> [Consigne 1]: Reproduisez sans modification le passage de l'extrait sur Niger qui commence par « 2. L’Hist. Auguste » et se poursuit jusqu'à « inconnus aux historiens. ».
> [Consigne 2]:
Pour chacune des affirmations suivantes, indiquez par oui ou par non si elle concorde avec l'extrait sur Niger, puis citez les mots du texte qui permettent de trancher.
(a) Les légions de l'Orient embrassèrent la cause de Niger.
(b) Les provinces qui se soumirent à Niger étaient riches et bien armées.
(c) C'est à Antioche que l'on apprit le meurtre de Pertinax.
> [Consigne 3]: D'après l'extrait sur Niger, qu'est-ce qui charmait les Syriens davantage que la douce fermeté de son administration ?

> [Extrait choisi]:

####

Niger, dans son gouvernement, gagna l’estime des troupes et l’amour de la province. Sa discipline rigide affermissait la valeur, et fixait l’obéissance des soldats, tandis que les voluptueux Syriens se laissaient charmer, moins par la douce fermeté de son administration, que par l’affabilité de ses manières, et le goût qu’il paraissait prendre à leurs fêtes splendides et nombreuses[1].

Dès que l’on apprit à Antioche le meurtre atroce de Pertinax, toute l’Asie se tourna vers Niger, pour l’inviter à venger la mort de ce prince, et le désigna comme son successeur au trône. Les légions de l’Orient embrassèrent sa cause. Depuis les frontières d’Éthiopie[2] jusqu’à la mer Adriatique, les provinces riches, mais désarmées, de cette partie de l’empire, se soumirent avec joie à son obéissance. Enfin les rois dont les états étaient situés au-delà du Tigre et de l’Euphrate, le félicitèrent sur son élection, et lui offrirent leurs services.

Niger, comblé tout à coup des biens de la fortune, n’avait point l’âme assez forte pour soutenir

  1. Hérodien, l. II, p. 68. On voit dans la Chronique de Jean Malala, d’Antioche, combien ses compatriotes étaient attachés à leurs fêtes, qui satisfaisaient à la fois leur superstition et leur amour pour le plaisir.
  2. L’Hist. Auguste parle d’un roi de Thèbes, en Égypte, allié et ami personnel de Niger. Si Spartien ne s’est pas trompé, ce que j’ai beaucoup de peine à croire, il a fait paraître une dynastie de princes tributaires entièrement inconnus aux historiens.

####

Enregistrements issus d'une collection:
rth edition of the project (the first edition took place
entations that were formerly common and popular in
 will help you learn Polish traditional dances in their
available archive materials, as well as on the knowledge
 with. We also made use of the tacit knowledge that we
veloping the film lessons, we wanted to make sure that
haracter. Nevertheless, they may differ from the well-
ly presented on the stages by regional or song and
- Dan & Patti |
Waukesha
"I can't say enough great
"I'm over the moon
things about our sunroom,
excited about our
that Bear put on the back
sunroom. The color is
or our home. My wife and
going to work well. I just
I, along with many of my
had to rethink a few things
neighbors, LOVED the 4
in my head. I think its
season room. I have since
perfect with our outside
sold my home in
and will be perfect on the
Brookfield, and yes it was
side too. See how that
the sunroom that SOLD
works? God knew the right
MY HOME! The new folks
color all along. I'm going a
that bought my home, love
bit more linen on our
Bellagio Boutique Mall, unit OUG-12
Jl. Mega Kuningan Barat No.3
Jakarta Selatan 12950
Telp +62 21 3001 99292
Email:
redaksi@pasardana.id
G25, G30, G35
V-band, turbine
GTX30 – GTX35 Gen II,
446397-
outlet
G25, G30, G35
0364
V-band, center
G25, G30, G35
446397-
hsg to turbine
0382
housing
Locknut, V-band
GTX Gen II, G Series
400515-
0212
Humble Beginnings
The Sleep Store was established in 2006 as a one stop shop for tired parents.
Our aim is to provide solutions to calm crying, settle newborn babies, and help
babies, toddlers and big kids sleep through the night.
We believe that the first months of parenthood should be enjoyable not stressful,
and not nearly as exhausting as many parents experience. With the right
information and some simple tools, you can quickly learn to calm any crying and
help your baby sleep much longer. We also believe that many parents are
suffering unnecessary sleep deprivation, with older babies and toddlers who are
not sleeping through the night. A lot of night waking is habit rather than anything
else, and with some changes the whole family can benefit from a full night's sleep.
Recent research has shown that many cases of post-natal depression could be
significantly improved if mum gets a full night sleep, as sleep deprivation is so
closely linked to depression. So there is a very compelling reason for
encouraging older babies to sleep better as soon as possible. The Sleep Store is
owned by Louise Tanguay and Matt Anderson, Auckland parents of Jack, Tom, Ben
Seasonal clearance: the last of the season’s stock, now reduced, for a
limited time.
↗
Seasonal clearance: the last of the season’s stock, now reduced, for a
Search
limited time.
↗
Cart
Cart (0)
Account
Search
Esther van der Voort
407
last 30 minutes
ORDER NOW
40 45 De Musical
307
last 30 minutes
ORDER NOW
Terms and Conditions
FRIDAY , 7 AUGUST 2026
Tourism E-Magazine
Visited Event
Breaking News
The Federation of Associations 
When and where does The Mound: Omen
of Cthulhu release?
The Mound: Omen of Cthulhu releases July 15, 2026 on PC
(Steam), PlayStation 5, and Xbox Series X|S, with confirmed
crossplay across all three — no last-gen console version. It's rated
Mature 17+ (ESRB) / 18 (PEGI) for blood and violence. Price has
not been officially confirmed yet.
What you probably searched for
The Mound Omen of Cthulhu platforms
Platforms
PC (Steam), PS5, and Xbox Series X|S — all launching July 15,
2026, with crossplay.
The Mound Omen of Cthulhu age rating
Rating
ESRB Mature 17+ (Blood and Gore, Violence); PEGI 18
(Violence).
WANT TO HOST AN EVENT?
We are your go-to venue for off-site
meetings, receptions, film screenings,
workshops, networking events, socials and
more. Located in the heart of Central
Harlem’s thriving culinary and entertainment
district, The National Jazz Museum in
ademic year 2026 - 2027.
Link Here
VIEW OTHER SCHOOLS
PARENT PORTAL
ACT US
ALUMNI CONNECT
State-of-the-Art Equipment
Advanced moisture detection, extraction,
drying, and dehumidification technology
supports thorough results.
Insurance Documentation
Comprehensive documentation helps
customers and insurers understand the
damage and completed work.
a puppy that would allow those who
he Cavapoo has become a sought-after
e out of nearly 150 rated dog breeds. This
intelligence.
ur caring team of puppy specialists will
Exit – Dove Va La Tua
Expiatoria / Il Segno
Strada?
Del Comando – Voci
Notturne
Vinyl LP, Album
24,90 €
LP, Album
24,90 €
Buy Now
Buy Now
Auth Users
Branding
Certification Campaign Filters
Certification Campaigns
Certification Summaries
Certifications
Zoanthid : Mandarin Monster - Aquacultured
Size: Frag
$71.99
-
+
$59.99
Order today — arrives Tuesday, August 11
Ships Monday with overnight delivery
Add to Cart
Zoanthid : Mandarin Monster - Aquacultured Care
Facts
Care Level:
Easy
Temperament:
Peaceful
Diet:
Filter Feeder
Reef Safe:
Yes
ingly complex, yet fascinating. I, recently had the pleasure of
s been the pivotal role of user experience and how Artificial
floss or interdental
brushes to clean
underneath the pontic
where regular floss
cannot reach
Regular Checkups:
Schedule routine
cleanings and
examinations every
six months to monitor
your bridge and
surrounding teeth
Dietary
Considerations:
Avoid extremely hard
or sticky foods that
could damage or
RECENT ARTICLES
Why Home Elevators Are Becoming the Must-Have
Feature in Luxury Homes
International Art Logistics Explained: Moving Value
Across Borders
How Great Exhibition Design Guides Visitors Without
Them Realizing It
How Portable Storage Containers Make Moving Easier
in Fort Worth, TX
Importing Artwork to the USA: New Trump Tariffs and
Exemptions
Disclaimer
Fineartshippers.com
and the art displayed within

####

> [Solution détaillée 1]:
2. L’Hist. Auguste parle d’un roi de Thèbes, en Égypte, allié et ami personnel de Niger. Si Spartien ne s’est pas trompé, ce que j’ai beaucoup de peine à croire, il a fait paraître une dynastie de princes tributaires entièrement inconnus aux historiens.

> [Solution détaillée 2]:
(a) Oui : « Les légions de l’Orient embrassèrent sa cause. »
(b) Non : « les provinces riches, mais désarmées, de cette partie de l’empire ».
(c) Oui : « Dès que l’on apprit à Antioche le meurtre atroce de Pertinax ».

> [Solution détaillée 3]: L'affabilité de ses manières et le goût qu'il paraissait prendre à leurs fêtes splendides et nombreuses.